Writing A Lisp Interpreter

I’ve always really liked Lisp as a programming language, but I’ve yet to write an interpreter for the language. This week I decided to change that.

Hypothesis: I can write a lisp interpreter in under 500 LOCs and in under a week.

Since the beginning of last week I’ve been keeping a code journal. To give you a feel for process so far of this project, I’m posting some excerpts from it related to this project.


I’m working on my own little Lisp interpreter, based on the one described in SICP. My goal is to get it to a reasonable state by the end of this week, and then we’ll see.


I got stuck in a code mess where I had a bad mental model of what was happening when I was encoding and calling built-in primitive functions. I decided to start over using LISP 1.5 Programmer’s Manual and a legal pad.


Earlier I had started with the eval and apply functions, and then tried to add the environment and all the other “details”, such as primitive procedures and their bindings, ad hoc. This meant that I often didn’t have working code, and my mental model suffered as a result.

Today I started from the bottom-up, which is generally a much better way to do Lisp programming, so my confidence in the code and its workings grew. When I found bugs, I knew almost straight away where the problem was.

I can now evaluate basic lambdas with proper scoping. The biggest problem was to reconcile the lack of mutable cons cells in Racket with the design SICP has for its environment model. I wasted a lot of time using mutable-cons, which infected the rest of my program. Eventually I decided to remove definitions and assignments, until I figured out how to deal with this mismatch. I also haven’t implemented conditionals yet.


I saw someone on Github who solved the issue with mutable pairs. Essentially it was the same as what I had done, with the addition of a function that converts all user input lists to mutable lists, along with a convenience macro that allows us to use mcadr, and other nested access functions. This strikes me as a hack that works, but not as the right solution.

After talking to some helpful people on IRC, especially technomancy of Leiningen and Atreus fame, I got some pointers on how to approach the problem. I decided to keep the local environment immutable, and just create a hash-map for the mutable top-level, for defining functions and such.

I also gave the lisp interpreter a real name: Sai. It’s my little celebration of to the spirit in the machine. I’d like to keep working on it more - for example, I’d like to implement a macro system and play around with that. We’ll see if or when time permits.

Here are two basic program that demonstrates functions, definitions, conditionals, scoping, and basic data types.

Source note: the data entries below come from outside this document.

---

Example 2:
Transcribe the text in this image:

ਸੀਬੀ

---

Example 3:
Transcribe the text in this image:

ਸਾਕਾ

(((lambda (x) (lambda (y) (+ x y))) 3) 4) ; => 7

(define (append x y)
  (if (null? x)
    (cons (car x) (append (cdr x) y))))

(append '(a b c) '(d e f)) ; => '(a b c d e f)

Sai is on Github here.

Conclusion and future work

Yes, it was possible, and it ended up being less than 200 lines of code. It’s very rudimentary and doesn’t support a lot, so that number doesn’t mean that much.

Of course, since I was mostly following the path laid out in SICP it’s not that surprising. But I do know a lot more now than I knew a week ago, and I’ve a feeling this project helped with my intution for how programming languages work.

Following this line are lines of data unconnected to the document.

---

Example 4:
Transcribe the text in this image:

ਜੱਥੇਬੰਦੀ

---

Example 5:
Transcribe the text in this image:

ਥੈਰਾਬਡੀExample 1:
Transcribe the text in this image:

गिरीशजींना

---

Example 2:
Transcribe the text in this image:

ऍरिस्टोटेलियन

There are a few different things I’d like to play around with: implementing a macro system, Clojure-like data structures, minimizing the amount of primitives in the eval function, writing some real programs in it, writing the interpreter in a different language, etc.

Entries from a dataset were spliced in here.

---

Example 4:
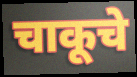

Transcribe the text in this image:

चाकूचे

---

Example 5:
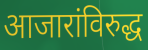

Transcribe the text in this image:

आजारांविरुद्धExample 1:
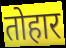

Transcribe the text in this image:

तोहार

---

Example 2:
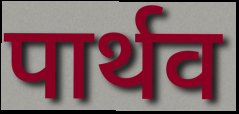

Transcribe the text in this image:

पार्थव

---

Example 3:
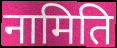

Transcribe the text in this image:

नामिति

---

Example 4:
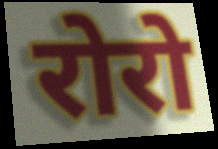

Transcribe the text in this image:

रोरो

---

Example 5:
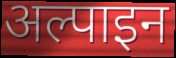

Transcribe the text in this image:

अल्पाइनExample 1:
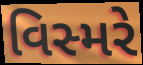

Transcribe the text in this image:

વિસ્મરે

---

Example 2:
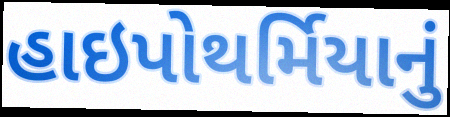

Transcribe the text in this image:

હાઇપોથર્મિયાનું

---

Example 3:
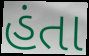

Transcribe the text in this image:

There’s a lot to do and I’ve barely scratched the surface of programming language design, but so far it’s been very fun and rewarding, and I recommend you to implement your own lisp interpreter!

P.S. I might change the format of this experimental journal. For example, I might change the posting frequency to every other week, or write about one experiment for several weeks in a row. If you have any thoughts on what kind of format you think would be interesting to read, please let me know. D.S.